House lawmakers reconvened Tuesday, but only briefly.

Florida lawmakers face time crunch, frustration over budget deal

House Speaker Rep. Danny Perez, R-Miami, placed the blame squarely on the Senate and President Ben Albritton, accusing them of abandoning a tax-cut compromise struck weeks ago.

"Unfortunately, as you are already aware, the Senate broke the deal that we had reached on Day 60 and blew up our budget framework," Perez said.

In a memo to the upper chamber, sent last Friday, Albritton objected to the original "framework." He argued the governor was likely to veto, the proposed permanent tax cuts went too deep, and that they wouldn’t provide meaningful relief to Floridians via a reduction in sales taxes.

"I don't think we're at risk of a shutdown, but I don't think we're any closer than we were three weeks ago," Perez told reporters after the Tuesday floor session. "I think we had to start all over again."

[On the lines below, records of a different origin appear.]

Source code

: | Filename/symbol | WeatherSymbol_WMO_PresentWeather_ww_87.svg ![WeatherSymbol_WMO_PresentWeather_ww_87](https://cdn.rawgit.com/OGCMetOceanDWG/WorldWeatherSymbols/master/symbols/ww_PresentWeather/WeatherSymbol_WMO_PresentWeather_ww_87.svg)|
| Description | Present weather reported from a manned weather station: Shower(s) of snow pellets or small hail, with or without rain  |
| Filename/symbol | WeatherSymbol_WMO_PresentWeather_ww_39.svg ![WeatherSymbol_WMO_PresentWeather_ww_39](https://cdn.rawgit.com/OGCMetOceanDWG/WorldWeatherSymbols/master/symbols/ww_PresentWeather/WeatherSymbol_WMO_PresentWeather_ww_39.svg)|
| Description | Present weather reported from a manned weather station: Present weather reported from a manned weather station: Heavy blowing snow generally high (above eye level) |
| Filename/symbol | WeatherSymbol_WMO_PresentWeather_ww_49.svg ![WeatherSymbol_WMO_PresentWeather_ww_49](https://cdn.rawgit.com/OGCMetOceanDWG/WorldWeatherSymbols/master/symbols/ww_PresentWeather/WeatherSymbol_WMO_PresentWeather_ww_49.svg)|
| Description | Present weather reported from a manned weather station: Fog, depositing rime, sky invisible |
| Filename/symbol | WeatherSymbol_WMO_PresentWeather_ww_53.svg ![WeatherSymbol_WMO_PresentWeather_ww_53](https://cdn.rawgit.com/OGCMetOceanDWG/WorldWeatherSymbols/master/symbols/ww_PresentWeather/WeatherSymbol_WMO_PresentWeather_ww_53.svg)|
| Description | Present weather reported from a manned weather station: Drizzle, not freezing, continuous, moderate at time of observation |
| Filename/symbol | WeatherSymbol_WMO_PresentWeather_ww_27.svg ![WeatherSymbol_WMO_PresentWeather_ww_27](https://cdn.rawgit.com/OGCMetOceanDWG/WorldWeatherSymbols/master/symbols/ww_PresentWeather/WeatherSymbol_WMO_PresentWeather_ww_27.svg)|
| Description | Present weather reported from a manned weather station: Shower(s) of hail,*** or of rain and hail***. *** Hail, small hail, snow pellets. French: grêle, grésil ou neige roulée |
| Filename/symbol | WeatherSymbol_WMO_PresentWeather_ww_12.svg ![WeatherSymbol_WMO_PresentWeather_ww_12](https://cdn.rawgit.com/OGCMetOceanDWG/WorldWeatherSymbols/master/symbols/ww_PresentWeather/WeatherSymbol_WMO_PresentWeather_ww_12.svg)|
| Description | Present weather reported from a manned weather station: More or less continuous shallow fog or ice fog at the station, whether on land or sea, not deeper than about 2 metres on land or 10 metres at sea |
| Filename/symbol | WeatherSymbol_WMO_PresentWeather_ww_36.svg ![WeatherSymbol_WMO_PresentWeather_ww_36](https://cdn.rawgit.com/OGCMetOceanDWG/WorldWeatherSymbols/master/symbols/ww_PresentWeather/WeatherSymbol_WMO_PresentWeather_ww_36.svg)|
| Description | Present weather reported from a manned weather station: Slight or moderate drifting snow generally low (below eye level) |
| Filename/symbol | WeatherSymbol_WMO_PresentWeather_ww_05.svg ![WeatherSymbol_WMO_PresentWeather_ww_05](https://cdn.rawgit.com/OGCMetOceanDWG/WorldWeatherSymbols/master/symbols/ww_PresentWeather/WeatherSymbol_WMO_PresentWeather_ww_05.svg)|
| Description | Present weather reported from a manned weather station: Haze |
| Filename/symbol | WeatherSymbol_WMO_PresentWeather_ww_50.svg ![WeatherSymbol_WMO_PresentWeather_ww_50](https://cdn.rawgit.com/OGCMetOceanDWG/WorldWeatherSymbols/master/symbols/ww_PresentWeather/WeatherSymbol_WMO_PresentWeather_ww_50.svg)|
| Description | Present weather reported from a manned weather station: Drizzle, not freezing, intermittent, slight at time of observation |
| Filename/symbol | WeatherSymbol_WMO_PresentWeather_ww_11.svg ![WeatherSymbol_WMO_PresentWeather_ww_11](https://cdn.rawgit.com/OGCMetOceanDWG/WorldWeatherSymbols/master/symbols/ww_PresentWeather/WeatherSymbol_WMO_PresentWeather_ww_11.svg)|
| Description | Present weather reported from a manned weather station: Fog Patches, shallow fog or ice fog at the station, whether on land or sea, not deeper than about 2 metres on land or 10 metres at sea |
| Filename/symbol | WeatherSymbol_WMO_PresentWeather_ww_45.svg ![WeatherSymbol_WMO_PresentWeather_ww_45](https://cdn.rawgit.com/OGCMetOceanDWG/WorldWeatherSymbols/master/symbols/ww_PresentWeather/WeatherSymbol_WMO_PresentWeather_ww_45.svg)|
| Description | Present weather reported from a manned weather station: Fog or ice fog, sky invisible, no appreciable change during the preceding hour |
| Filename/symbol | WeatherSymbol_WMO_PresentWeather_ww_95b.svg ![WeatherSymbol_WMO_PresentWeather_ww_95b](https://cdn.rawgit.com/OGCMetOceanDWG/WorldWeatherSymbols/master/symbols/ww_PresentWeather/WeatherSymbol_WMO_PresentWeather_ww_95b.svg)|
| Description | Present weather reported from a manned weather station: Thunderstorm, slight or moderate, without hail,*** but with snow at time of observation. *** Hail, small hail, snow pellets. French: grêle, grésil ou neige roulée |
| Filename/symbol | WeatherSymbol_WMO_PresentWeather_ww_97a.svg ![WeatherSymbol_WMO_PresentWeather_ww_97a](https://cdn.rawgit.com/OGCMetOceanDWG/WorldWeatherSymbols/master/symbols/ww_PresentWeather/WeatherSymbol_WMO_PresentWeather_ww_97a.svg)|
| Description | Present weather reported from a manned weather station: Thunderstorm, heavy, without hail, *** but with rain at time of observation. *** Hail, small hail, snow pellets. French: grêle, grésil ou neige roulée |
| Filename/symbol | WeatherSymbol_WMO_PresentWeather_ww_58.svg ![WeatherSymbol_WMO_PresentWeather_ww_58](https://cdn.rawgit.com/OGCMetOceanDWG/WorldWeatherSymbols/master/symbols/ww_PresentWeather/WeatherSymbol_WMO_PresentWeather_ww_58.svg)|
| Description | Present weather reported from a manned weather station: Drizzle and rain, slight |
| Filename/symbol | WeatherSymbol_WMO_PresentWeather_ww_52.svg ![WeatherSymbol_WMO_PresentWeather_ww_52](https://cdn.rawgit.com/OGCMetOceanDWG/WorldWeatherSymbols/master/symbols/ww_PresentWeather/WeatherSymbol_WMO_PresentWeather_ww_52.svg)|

Despite the chaos, Perez said the House remains open to "any and all ideas that curb the state budget," though he took a swipe at the governor's rebate program for homesteaders, dismissing it as little more than "checks from the state treasury."

Lawmakers voted to extend the session through June 30, buying more time for a deal, though not without complications for legislators balancing work back home.

"It is a huge inconvenience, because court cases set the judges are going to have to continue them, but they're not going to be happy," state Rep. Ashley Gantt, D-Miami, said.

Democrats, meanwhile, are placing the blame for the impasse on the Republican supermajorities. They caution what a shutdown would mean if lawmakers can't pass a budget by July 1, the new fiscal year.

"I think that a shutdown, though, to be clear, would be catastrophic, because there are all sorts of state services that would stop,” said FL House Minority Leader Rep. Fentrice Driskell, D-Tampa. And I don't know what this means for our teachers, for state employees being furloughed, for transportation projects that stop, that you know could help communities locally with their traffic."

Gov. Ron DeSantis has also weighed in — harshly. He's taken particular aim at the House, calling its motives political.

"You've got some of these folks in ... the House leadership, they have a personal agenda," DeSantis said Monday. "They have vendettas, a petty it's not being driven by strong policy."

In a rare move, House Republicans asked DeSantis to essentially put his money where his mouth is. The House Select Committee invited him to present his property tax relief ideas at their next meeting, sending this letter.

"We're trying to include all resources. We've said since the very beginning that everything is on the table right now," state Rep. Toby Overdorf, R-Stuart, said. "And certainly, as the leader of the state, as our governor, we want information from him."

But DeSantis isn't expected to respond. His communications director, Bryan Griffin, posted this online.

"This is the design of a committee intended to kill an idea like property tax relief," Griffin said.

Meanwhile, the Senate remains largely silent with its members absent from the Capitol and its leadership yet to commit to extending the session beyond June 6. With a little more than three weeks remaining before a shutdown, the uncertainty continues — and so does the waiting.